We look to existing suppliers to buy as much product as we can. An example: We buy [one company's] ketchup, yet we were buying a marinara sauce from another company and soups from another company. So we said, “What if we combine and use your soups and your marinara sauce along with your ketchup? Since we're buying multiple products, how can you then reduce the price of the ketchup, for example, which we use a lot of?” So that way you have fewer suppliers you're buying more items from or fewer manufacturers that you're buying more items from. And then by using that leverage, they'll typically give you a better price.
Kevin Morrison, co-founder and director of culinary, baking and purchasing, Spicy Pickle, Denver

We've teamed up with a gross purchasing organization. They go out and get a lot of small companies like ours and put them all together, and we all get to share in purchasing power as large companies do. They look for like products amongst the brands. So let's say they have 10 small brands, but we're all buying one brand of mayonnaise. We get that purchasing power. So that has helped us out.
Bridget Sutton, president, Baja Sol Restaurants Group, Inver Grove Heights, Minn.
We consolidate our purchases with all of our franchisees at the same time. So for example, on uniforms. We reached an agreement with a vendor to warehouse large quantities of uniforms for us. And then that means we can order 600 shirts at a time, driving down the price per shirt. And we and our franchisees can just buy them as needed rather than laying out a bunch of cash upfront.
Consolidating purchases with all of the units together really does help keep costs down.
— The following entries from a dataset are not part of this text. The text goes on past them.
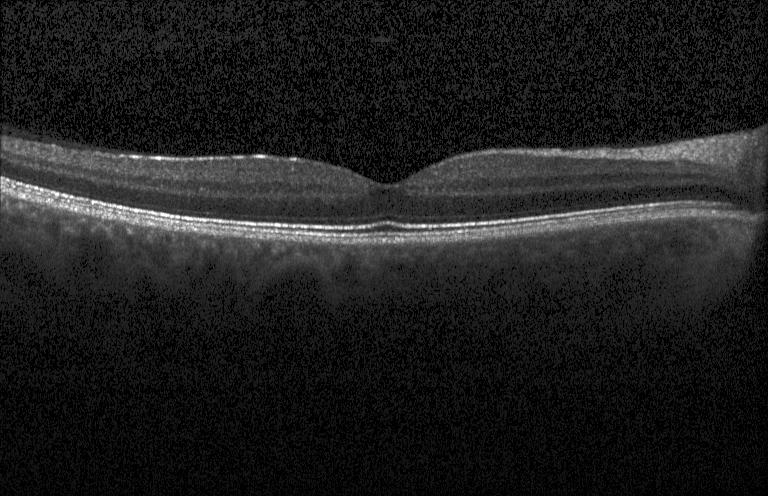
Diagnosis: no choroidal neovascularization, diabetic macular edema, or drusen.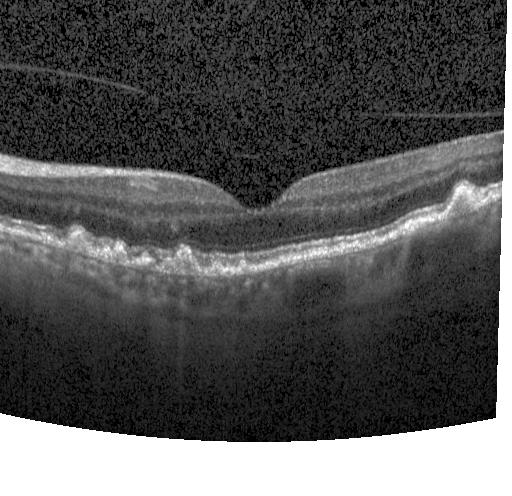 Diagnosis: drusen.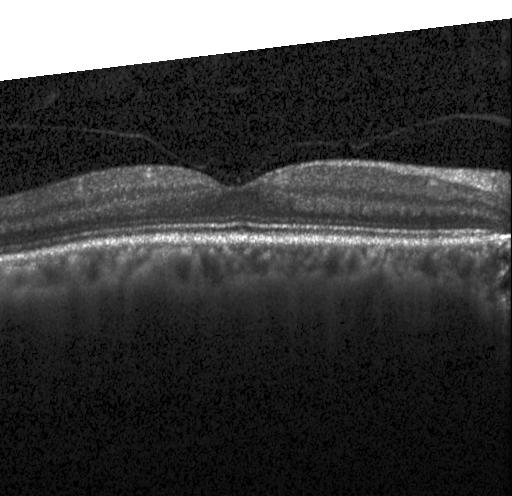 OCT B-scan showing no evidence of choroidal neovascularization, diabetic macular edema, or drusen.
If you can get your franchisees to agree to use the same vendor to get that best price, a lot of vendors, especially in today's market, are willing to go the extra mile to keep your business.
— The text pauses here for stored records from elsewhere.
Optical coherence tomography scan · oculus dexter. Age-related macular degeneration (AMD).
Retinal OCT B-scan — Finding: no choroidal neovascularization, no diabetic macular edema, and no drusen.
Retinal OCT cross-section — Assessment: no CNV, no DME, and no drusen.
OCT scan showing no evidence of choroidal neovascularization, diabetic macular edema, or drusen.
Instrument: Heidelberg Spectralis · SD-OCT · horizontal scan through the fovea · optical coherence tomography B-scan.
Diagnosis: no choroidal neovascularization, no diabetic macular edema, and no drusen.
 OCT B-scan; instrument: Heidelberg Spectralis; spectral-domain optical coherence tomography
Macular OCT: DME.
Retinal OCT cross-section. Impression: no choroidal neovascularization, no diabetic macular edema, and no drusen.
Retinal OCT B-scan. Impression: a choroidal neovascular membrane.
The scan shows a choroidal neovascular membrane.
We really develop a strong relationship with the vendors we do choose. And we work with them on sourcing ingredients, sourcing materials, really streamlining that distribution process to cut down costs. And then if we can piggyback on a larger order that they use for somebody else perhaps, then we look at that. So if we're using a cut of meat, for example, that a much larger chain is using, we'll talk to the vendor and say, “Since you've already got 40,000 pounds of this coming in per week, can we piggyback on that?” And we're adding 5,000 pounds a week to that big order to get the same price.
John Clay, CEO, Bread and Company, Nashville, Tenn.
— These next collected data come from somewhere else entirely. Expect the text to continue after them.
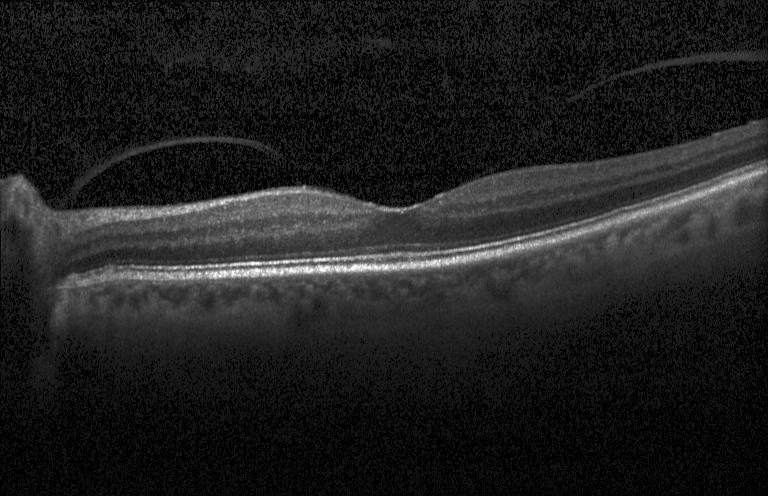

Optical coherence tomography scan. Heidelberg Spectralis. Through the macula. SD-OCT
This B-scan demonstrates no evidence of CNV, DME, or drusen.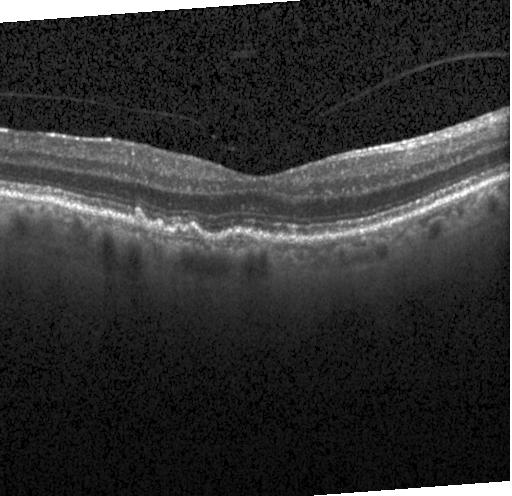 Finding: drusen.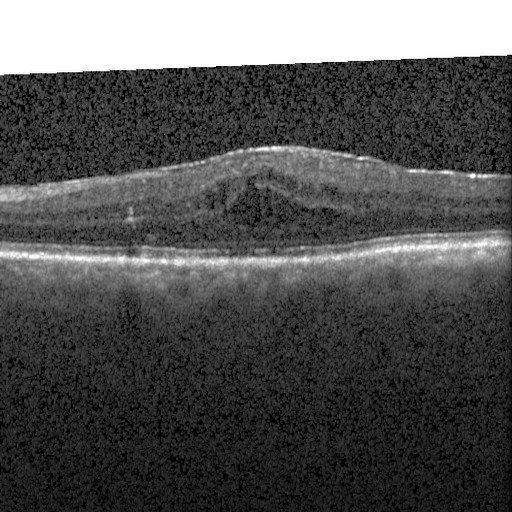

Finding: diabetic macular edema (DME).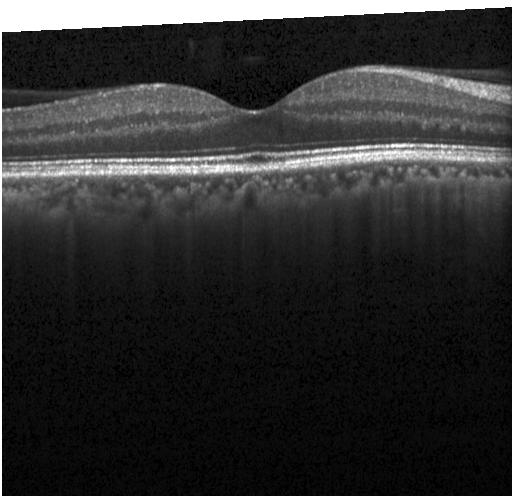 Optical coherence tomography B-scan. Finding: neither CNV, DME, nor drusen.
We've reduced our food cost this year by 3.5 percent by more effectively managing our waste and having better tools for managing our internal ordering process. And we've done that by implementing some software that predicts what our usage is going to be. And that's really helped us to get much better control over what our inventory levels need to be. It does the work for us in analyzing the last six Mondays vs. the upcoming Monday. So getting that information in a timely manner and having the algorithms that are in the software do the math for us has really reduced the amount of time that our managers sit in front of their computer trying to figure out what their order needs to be for the upcoming day or two. And it's resulted in much more accurate ordering so that we sell out things less frequently and waste less.
Randy Murphy, president and CEO, Mama Fu's Asian House, Austin, Texas
It's not really just trying to get a lower price from our purchasing mechanism. But for us it's also looking at preparation and things within the store.
Maybe it's a sliced protein. Should we consider getting it unsliced and slicing it ourselves? That's one of the big costs reducers that we implemented this year. All of our proteins are fresh, but we stopped having it presliced and we saved a tremendous amount of money. So we're able to look at the type of product we get in, thereby lowering our purchasing cost tremendously.
We also did that with some of our napkins. We have a very high-quality napkin. We found lots of time people would grab a stack of napkins, put them on their table, use one of the four they grabbed, and then we have to throw all of them away. So what we decided was, hey, let's pre-roll those, thereby increasing the sophistication and have them available on the tables already. We implemented that about a month ago, and we've seen a significant drop in paper costs.